Вчера узналось, что это неревские попы, подкупленные Марфой, во время обедни хвалят прихожанам Аникиту Ананьина. Завтра по всему городу будут служить торжественную службу – так бывает всегда перед кончанским вечевым днем. Тут-то попы неревским напоследок в уши яду и вольют. Беда…
Настасья поднялась, взяла посох – от его постука лучше думалось. Походила по светлице от окна к двери, пораскинула.
– Эй, Лука!
Вошел письменник.
– Собери в кожаный кошель золотых кораблеников – двадцать. Нет, тридцать. И вели заложить парадную колымагу.
Пока запрягали, Каменная сходила на сыновнюю, верней невесткину половину проведать, как оно там. Выборы выборами, но всякий день по меньшей мере дважды боярыня заглядывала к Олене спросить о здоровье.
На лестнице разулась, пошла дальше в одних чулках. Вдруг спит? В бабьем деле чем больше спишь, тем лучше, а хуже всего – разбудить черевую не ко времени. От испуга может всякое выйти.
Во всем доме уже третий месяц полы были устланы шкурами, двери каждодневно смазывались, а говорили все вполголоса – за крик боярыня велела бить батогами.
Жирные петли не скрипнули, удалось приоткрыть, посмотреть в щелочку.

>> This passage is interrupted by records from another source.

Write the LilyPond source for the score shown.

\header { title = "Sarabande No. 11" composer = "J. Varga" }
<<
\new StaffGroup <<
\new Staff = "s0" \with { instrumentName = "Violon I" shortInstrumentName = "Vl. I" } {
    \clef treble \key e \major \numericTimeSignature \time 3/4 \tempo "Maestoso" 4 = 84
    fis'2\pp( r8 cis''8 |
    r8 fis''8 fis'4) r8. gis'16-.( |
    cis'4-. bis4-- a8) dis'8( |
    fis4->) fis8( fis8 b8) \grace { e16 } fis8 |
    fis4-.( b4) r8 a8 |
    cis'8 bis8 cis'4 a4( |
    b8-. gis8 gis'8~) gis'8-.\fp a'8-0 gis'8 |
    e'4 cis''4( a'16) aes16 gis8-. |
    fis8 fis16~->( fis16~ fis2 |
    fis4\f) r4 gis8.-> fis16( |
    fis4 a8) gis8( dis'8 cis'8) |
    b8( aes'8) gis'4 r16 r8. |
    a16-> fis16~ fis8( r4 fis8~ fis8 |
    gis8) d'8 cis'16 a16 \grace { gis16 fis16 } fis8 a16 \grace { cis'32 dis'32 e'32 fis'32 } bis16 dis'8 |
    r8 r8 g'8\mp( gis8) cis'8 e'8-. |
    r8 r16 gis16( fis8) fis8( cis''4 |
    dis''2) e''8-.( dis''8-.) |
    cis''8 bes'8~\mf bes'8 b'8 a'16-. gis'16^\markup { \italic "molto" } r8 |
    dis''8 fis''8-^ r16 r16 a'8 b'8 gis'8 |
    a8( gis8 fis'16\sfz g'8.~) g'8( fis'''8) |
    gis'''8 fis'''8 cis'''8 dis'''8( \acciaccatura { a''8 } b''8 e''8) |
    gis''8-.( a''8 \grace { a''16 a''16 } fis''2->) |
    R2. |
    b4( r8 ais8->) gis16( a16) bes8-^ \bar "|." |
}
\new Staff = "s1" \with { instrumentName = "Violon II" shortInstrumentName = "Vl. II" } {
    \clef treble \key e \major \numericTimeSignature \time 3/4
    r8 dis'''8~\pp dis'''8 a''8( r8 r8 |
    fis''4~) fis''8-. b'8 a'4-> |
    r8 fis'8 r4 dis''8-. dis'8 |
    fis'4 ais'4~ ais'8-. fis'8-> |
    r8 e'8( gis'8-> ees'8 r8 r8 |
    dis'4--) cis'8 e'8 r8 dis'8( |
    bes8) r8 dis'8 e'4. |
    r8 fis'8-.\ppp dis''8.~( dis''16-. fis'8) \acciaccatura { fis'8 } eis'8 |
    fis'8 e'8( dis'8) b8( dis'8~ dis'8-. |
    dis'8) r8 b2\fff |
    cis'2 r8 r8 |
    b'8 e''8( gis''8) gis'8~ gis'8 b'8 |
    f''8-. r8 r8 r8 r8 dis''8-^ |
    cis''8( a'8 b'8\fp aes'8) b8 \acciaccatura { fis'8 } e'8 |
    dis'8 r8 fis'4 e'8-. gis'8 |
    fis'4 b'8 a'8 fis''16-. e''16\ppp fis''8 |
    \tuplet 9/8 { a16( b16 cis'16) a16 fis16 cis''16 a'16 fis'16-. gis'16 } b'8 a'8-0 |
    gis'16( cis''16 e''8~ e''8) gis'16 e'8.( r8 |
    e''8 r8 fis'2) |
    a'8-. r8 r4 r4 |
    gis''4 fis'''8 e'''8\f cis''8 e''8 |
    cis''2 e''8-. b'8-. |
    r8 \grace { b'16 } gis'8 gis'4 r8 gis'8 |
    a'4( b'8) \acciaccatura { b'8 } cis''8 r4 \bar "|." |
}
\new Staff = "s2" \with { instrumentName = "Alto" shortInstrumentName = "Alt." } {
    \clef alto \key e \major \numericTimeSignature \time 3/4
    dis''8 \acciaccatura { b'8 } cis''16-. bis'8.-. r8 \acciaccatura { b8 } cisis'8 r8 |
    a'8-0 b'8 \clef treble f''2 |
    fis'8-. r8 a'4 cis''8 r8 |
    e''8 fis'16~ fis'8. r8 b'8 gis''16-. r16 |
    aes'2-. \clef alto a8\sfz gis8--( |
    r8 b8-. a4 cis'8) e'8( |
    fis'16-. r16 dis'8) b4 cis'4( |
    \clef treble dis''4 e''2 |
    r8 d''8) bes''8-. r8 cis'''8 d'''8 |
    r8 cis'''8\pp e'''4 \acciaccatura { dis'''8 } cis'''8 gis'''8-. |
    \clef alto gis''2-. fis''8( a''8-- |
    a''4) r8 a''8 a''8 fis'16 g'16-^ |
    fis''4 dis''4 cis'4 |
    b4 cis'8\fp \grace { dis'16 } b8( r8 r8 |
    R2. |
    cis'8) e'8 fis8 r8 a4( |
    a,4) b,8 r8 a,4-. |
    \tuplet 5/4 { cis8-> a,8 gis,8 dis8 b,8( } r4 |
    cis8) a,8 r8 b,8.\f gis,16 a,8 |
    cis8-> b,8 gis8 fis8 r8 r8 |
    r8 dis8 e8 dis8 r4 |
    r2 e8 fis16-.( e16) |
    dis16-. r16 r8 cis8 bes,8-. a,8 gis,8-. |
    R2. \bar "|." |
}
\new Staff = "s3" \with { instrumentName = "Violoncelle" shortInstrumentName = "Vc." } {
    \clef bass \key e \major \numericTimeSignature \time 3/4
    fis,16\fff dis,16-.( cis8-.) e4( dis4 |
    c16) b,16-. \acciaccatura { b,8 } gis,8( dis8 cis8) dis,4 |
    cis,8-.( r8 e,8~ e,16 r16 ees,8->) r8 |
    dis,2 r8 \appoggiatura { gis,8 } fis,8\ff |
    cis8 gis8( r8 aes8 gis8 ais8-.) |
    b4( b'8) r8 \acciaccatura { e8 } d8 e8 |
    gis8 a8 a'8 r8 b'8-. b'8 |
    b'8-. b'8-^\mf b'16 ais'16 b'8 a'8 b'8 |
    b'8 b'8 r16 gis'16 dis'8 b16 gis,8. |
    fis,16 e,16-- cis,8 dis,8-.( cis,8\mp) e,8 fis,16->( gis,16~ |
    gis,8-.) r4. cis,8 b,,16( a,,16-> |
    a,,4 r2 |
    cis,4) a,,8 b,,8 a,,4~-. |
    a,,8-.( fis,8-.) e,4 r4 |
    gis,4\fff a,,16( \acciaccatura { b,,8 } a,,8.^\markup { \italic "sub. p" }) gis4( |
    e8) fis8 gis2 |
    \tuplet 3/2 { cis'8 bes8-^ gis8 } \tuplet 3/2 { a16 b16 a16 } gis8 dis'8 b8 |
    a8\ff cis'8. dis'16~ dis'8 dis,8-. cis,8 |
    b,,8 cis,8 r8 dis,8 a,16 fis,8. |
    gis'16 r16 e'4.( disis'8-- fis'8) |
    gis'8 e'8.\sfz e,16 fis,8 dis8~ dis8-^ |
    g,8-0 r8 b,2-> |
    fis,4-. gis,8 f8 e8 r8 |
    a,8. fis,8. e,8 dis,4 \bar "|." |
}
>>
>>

Олена не спала, сидела на лавке. Юраша лежал, как котенок, положив голову ей на колени, а она перебирала ему волосы, почесывала.
При свекрови у Олены такого мягкого, нежного выражения на лице никогда не бывало. Надо же – и вправду любит урода. Чудна́я страна – женское сердце.
Настасья нарочно посохом пристукнула, потянула дверь.
Невестка встрепенулась, улыбку с лица стерла – будто опустила железное забрало.
Живот уже виден, торчит огурцом. Неужто мальчика носит? Лучше бы, конечно, внучку, но ладно, сгодится и внук.
– Что вы всё крадетесь, маменька? – недовольно сказала Олена. – Без стука заходите. Засов мне, что ли, поставить?
– Разбудить боялась, – кротко молвила Каменная. – Всё-всё. Поглядела одним глазком, ухожу.
* * *В колымаге, подпрыгивающей на досках мостовой, Настасья ехала еще с умилением на лице, но взгляд уже отяжелел. Прикидывала, как вести разговор с владыкой.
Сначала показалось, что разговора вовсе не будет. К боярыне вышел главный софийский ключарь Пимен, верный Марфин прихвостень. Сказал почтительно, пряча в глазах глум, что владыка никого ныне не принимает, хвор. Сразу стало понятно, кто водит Феофила на ремешке.
Качнув мешочком, в котором звякнуло золото, Григориева сочувственно молвила:
– Ну, здоровьица преосвященному. Хотела я ему подношение сделать, чтобы помолился за благополучное разрешение моей невестки, но коли хвор, поеду к настоятелю Святой Софии, а владыке после отпишу, чтобы не обижался.
Ключарь закряхтел. Знал: Феофил ему не простит, что щедрый дар мимо уплыл.
– Доложу, – нехотя сказал Пимен.
Вернувшись, хмуро буркнул:
– Иди, боярыня. Недолго только.
– Ага, – поглядела сквозь него Настасья.
* * *…Архиепископ сидел у себя в келье нахохленный, несчастный, встревоженно хлопал воспаленными глазами. Ему, старику, перед выборами тяжко: давят, тянут со всех сторон. Но и мзду несут, много.
Григориева опять позвякала мешочком, и взгляд преосвященного ожил. Феофил хорошо умел отличать золотой звон от серебряного.